Adventist HealthCare seeks to hire an experienced Reimbursement Specialist for our Patient Financial Services department who will embrace our mission to extend God’s care through the ministry of physical, mental, and spiritual healing. As a Reimbursement Specialist, you will establish the payment status of billed or partially paid claims, determine the root cause of a denial or partially paid claim, and contact the payer to determine if additional information is needed to adjudicate the claim. You will also obtain payment or commitment from the payer, obtain status on billed, resubmitted, appealed and reconsideration claims, and determine if the claim is on file. Additionally, you will file appeals, request rebills or corrections, and route claims to the appropriate team as necessary.
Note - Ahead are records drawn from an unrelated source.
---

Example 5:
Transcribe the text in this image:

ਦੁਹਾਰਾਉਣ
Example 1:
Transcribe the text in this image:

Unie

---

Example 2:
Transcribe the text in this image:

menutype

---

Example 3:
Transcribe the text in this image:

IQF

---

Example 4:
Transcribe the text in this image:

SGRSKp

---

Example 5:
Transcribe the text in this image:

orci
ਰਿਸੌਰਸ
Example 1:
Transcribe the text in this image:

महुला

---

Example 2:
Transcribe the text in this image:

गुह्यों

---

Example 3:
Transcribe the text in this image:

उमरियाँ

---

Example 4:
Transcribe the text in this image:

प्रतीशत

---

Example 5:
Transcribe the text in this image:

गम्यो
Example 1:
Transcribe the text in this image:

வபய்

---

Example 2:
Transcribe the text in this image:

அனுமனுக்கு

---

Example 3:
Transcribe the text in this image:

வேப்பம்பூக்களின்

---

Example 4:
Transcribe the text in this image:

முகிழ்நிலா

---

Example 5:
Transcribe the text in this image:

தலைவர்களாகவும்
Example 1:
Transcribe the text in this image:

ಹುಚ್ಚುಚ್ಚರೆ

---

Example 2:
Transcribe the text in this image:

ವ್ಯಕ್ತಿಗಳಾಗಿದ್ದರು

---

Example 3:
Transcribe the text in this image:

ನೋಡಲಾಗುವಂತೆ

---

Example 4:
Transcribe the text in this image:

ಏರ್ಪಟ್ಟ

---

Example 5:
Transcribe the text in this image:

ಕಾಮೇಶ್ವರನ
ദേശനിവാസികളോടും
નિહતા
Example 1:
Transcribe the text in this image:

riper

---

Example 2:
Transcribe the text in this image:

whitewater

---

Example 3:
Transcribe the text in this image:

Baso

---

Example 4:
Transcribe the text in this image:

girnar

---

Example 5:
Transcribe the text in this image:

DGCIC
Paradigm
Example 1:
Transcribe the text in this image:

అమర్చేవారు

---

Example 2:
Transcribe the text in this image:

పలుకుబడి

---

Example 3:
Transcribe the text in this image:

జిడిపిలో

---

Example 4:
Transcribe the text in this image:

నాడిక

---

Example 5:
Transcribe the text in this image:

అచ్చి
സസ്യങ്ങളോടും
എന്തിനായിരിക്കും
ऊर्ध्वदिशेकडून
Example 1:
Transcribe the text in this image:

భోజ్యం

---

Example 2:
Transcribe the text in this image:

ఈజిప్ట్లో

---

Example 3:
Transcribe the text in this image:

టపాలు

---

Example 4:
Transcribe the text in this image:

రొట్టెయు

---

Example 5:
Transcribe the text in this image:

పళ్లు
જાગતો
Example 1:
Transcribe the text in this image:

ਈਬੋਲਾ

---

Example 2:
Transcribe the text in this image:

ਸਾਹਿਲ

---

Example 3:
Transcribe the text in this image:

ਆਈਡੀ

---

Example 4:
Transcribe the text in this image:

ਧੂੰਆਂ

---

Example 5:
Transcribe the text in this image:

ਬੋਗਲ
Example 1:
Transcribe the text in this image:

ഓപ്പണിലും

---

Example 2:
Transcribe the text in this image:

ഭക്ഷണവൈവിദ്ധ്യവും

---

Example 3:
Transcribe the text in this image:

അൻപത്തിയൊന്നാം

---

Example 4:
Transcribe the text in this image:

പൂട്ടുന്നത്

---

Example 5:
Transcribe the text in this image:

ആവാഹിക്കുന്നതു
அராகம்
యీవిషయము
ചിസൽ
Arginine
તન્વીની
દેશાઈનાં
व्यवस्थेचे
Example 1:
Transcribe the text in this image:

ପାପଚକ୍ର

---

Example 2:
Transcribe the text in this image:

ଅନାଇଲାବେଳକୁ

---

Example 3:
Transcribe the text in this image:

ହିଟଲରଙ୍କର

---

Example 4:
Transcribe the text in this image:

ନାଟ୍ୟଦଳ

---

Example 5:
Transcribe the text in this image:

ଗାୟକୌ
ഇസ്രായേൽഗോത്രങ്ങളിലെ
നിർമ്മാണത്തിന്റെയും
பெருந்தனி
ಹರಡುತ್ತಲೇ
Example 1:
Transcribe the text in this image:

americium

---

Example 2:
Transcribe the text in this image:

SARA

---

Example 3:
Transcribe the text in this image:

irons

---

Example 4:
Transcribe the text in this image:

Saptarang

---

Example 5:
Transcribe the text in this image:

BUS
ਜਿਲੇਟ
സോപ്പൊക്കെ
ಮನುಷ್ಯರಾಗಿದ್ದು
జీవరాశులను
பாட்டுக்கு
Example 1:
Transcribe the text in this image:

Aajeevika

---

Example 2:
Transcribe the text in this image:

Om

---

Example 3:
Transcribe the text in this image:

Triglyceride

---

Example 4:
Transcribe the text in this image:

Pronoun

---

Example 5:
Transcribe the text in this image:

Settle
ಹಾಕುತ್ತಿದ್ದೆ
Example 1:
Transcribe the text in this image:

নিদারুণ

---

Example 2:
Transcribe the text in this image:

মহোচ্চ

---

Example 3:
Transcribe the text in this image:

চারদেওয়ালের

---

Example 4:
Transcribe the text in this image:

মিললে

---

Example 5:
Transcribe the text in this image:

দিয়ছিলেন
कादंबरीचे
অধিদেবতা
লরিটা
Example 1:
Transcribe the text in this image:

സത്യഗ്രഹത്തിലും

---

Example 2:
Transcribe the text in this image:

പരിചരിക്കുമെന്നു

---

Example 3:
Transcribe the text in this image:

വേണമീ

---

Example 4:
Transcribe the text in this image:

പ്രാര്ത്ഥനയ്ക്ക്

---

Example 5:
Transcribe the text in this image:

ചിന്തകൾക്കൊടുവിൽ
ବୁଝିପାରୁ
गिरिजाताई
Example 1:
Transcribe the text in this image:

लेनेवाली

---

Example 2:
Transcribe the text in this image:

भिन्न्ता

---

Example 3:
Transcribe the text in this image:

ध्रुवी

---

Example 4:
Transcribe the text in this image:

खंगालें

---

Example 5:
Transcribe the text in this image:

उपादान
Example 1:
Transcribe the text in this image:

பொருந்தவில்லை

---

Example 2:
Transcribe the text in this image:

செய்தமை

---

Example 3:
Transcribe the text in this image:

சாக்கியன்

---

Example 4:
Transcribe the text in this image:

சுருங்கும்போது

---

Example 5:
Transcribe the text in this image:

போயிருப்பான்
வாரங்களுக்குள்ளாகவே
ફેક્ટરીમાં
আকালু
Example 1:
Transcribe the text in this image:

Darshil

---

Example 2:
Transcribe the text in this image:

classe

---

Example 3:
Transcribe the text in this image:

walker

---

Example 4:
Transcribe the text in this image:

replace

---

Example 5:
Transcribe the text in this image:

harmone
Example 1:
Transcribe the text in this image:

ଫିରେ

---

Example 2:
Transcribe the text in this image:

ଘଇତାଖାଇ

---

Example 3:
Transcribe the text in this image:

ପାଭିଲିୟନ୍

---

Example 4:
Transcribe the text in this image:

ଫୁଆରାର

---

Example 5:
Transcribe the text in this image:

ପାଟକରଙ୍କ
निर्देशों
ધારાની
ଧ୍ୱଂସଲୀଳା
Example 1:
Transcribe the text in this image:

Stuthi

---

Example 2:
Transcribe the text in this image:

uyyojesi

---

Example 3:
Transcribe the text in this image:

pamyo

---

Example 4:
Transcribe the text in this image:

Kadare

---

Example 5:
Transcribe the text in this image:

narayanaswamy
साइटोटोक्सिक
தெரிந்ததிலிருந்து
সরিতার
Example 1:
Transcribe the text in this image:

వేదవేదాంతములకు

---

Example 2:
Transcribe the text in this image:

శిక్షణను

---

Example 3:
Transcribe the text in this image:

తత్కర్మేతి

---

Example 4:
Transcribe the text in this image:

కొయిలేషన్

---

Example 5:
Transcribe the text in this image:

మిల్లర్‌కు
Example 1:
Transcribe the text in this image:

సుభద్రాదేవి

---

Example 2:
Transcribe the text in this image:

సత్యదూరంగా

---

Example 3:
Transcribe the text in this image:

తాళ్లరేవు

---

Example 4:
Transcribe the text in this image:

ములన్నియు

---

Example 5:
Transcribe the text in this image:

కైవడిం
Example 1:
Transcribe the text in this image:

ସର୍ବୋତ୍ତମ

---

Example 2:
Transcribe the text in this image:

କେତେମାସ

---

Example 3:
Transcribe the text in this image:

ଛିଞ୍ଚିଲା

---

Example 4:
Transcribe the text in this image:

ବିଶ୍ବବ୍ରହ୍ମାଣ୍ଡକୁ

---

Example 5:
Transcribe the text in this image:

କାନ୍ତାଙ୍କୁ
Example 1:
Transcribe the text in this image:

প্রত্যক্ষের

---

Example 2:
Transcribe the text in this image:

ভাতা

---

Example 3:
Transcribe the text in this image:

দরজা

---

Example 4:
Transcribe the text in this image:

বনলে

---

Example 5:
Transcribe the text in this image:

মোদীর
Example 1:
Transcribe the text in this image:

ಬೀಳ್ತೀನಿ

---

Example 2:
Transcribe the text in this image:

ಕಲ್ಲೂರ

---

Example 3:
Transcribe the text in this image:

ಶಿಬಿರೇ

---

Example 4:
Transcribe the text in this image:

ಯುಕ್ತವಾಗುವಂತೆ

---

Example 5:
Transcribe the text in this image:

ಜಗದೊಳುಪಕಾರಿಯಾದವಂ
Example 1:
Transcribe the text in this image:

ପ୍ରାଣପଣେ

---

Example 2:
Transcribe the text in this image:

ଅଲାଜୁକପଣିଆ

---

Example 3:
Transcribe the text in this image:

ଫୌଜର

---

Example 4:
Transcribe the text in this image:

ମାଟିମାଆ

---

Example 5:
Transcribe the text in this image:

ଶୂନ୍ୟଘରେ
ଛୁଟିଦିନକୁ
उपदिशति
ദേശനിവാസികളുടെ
This role requires frequent communication with payers and a thorough review of claims and denials.

Requirements

  • High School Diploma required, or some college preferred.
  • A minimum of 3 years’ experience within a healthcare environment.
  • Ability to work under frequent pressure due to time constraints.
  • Frequent use of a PC involving focused concentration.
  • Ability to perform frequent walking, standing, bending, kneeling/crouching, sitting, etc.
  • Light physical effort (lifts or carries up to 10lbs).
  • Professional appearance and demeanor at all times.

Responsibilities

  • Establishes the payment status of billed or partially paid claims.
  • Determines the root cause of a denial or partially paid claim.
  • Contacts the payer to determine if additional information is needed to adjudicate the claim.
  • Obtains payment or commitment from the payer to pay.
  • Obtains status on billed, resubmitted, appealed and reconsideration claims.
  • Determines if the claim is on file.
  • Files appeal after review of a denial indicates an appeal is needed.
  • Requests rebill/corrections if denial has been reviewed and it is determined that a rebill is needed.
  • Routes the denial to the appropriate team after it has been determined that another department should resolve.
  • Routes claim to the biller only when no claim is on file after review of the bill scrubber acceptance report.
  • Transfers the unpaid balance to the patient once patient responsibility has been determined.
  • Reviews the Explanation of Benefits for clarity.
  • Processes payer changes as needed.

Benefits

  • Work life balance through nonrotating shifts.
  • Recognition and rewards for professional expertise.
  • Free Employee parking.
  • Medical, Prescription, Dental, and Vision coverage for employees and their eligible dependents effective on your date of hire.
  • Employer-paid Short & Long-Term Disability, Basic Life Insurance and AD&D.
  • Paid Time Off.
  • Employer retirement contribution and match after 1-year of eligible employment with a 3-year vesting period.
  • Voluntary benefits include flexible spending accounts, legal plans, and life, pet, auto, home, long term care, and critical illness & accident insurance.
  • Subsidized childcare at participating childcare centers.
  • Tuition Reimbursement.
  • Employee Assistance Program (EAP) support.